A performer and student filmmaker, Lumina is focusing on the Black community in film production for her Odyssey project, studying African American directors while also making her own movies. “I would really like to highlight women of color in this business,” Lumina said, noting that her research has already taught her a lot about directing movies. “I was unaware of the amount of thought and creativity that is put into it,” she said. “Even though I wanted to do directing, I only had a small idea of what it actually required. But it made my passion for making movies even stronger, knowing how intricate it really is.” Lumina has been a part of the performing arts community for years, in the areas of dancing, singing, and acting. While she loves performing and has no plans to stop anytime soon, she realized she prefers a spot behind the camera. “My main passion is making movies,” Lumina said. “As I got older, I began to truly appreciate the art of cinema. When I was in seventh grade, I had a small part in a short movie, and I instantly fell in love with the whole production. That's when I knew I had to become a director. But I really want to highlight the Black community in film, because there is not enough recognition for all the talent that is at hand.” Lumina said her “goal is to become a successful woman of color in the film industry,” mainly through directing--though she’s open to other ideas once she gets more experience on set. In her spare time, Lumina also enjoys skateboarding, camping, and shopping at thrift stores.

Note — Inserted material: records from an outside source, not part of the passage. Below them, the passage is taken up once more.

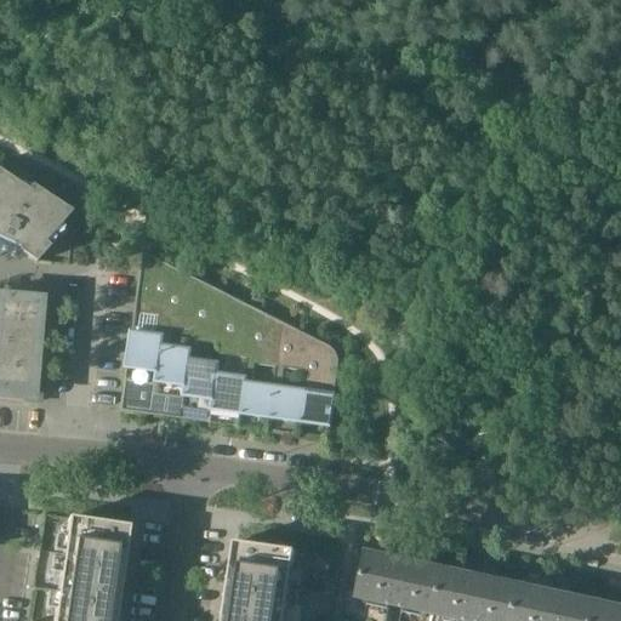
[(0,241),(17,251),(35,263),(49,248),(44,244),(69,215),(70,214),(30,187),(30,188),(18,180),(16,184),(0,174),(0,241)]
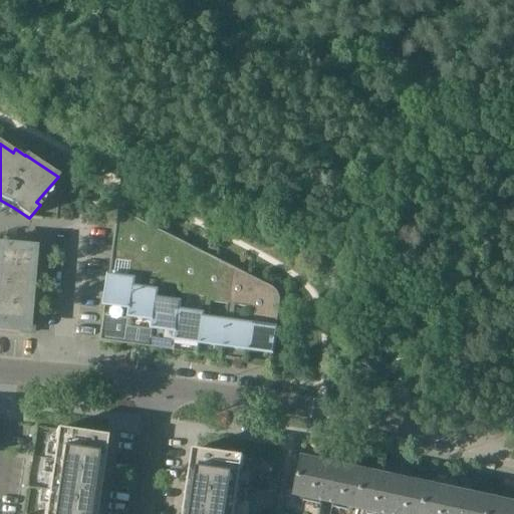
[(118,210),(116,225),(112,260),(133,262),(131,278),(109,276),(101,341),(108,342),(108,340),(102,340),(105,316),(129,319),(142,222),(118,210)]
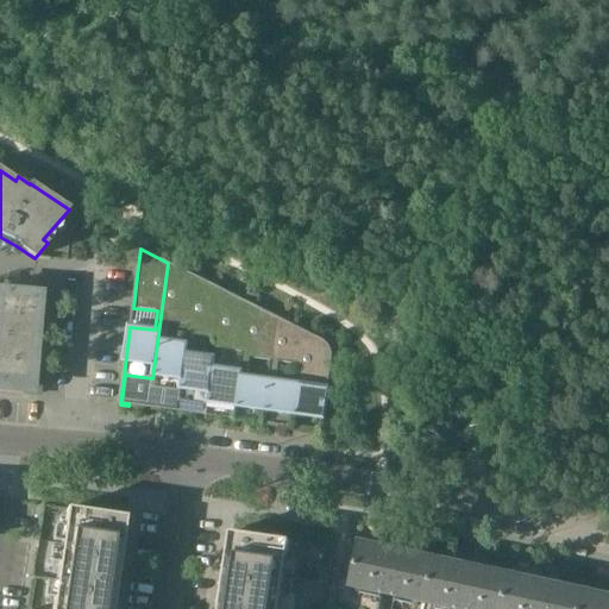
[(168,263),(152,378),(150,393),(149,407),(139,406),(139,407),(157,409),(157,408),(150,407),(152,388),(180,393),(195,276),(168,263)]
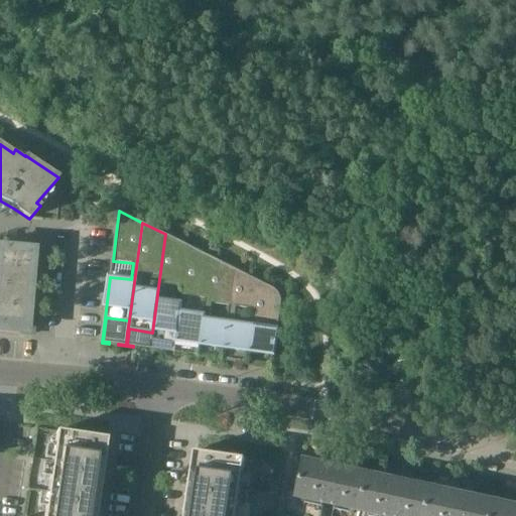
[(188,246),(165,234),(152,333),(150,348),(142,347),(142,348),(157,350),(157,349),(151,348),(152,341),(175,344),(188,246)]
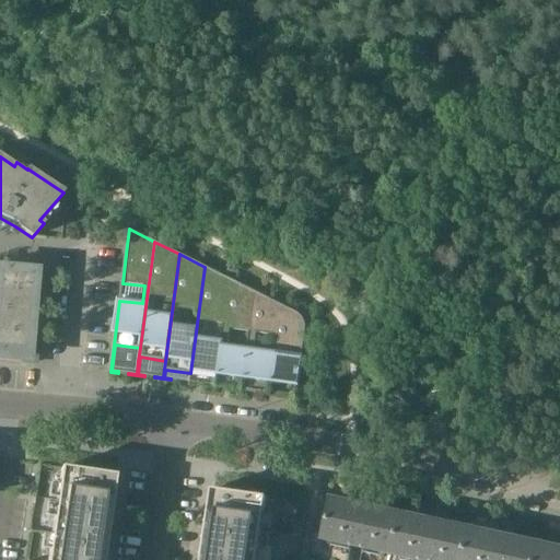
[(0,352),(36,356),(37,340),(44,270),(0,266),(0,352)]
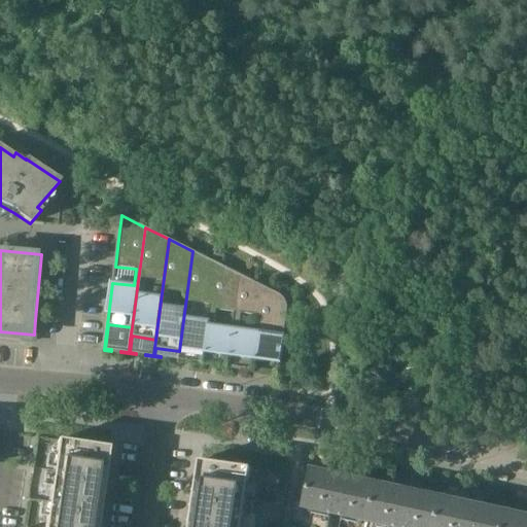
[(170,359),(204,363),(217,264),(192,251),(179,351),(178,358),(170,357),(170,359)]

Click here to visit Lumina's blog.
Sydney’s own experiences and her ensuing questions prompted an interest in developmental psychology, which forms the basis for her Odyssey research. “Being a teenager in high school, having all different kinds of friends, and going through my own personal experiences, it's definitely made me more motivated to keep my research going,” she said. Sydney describes her Odyssey research as much more than just a school project, adding that she wants to learn and grow as she continues her work. Sydney played volleyball for four years, but after eighth grade decided to pick up golf and play for Prep, noting the sport “has been in the background of my life ever since I was a little girl, so I decided to make it a priority and really devote myself to it.” Sydney said she thrives off of seeing the people she loves being happy and puts them first, so whatever happens in her future, she hopes “it involves making people happy because that is really pure joy.”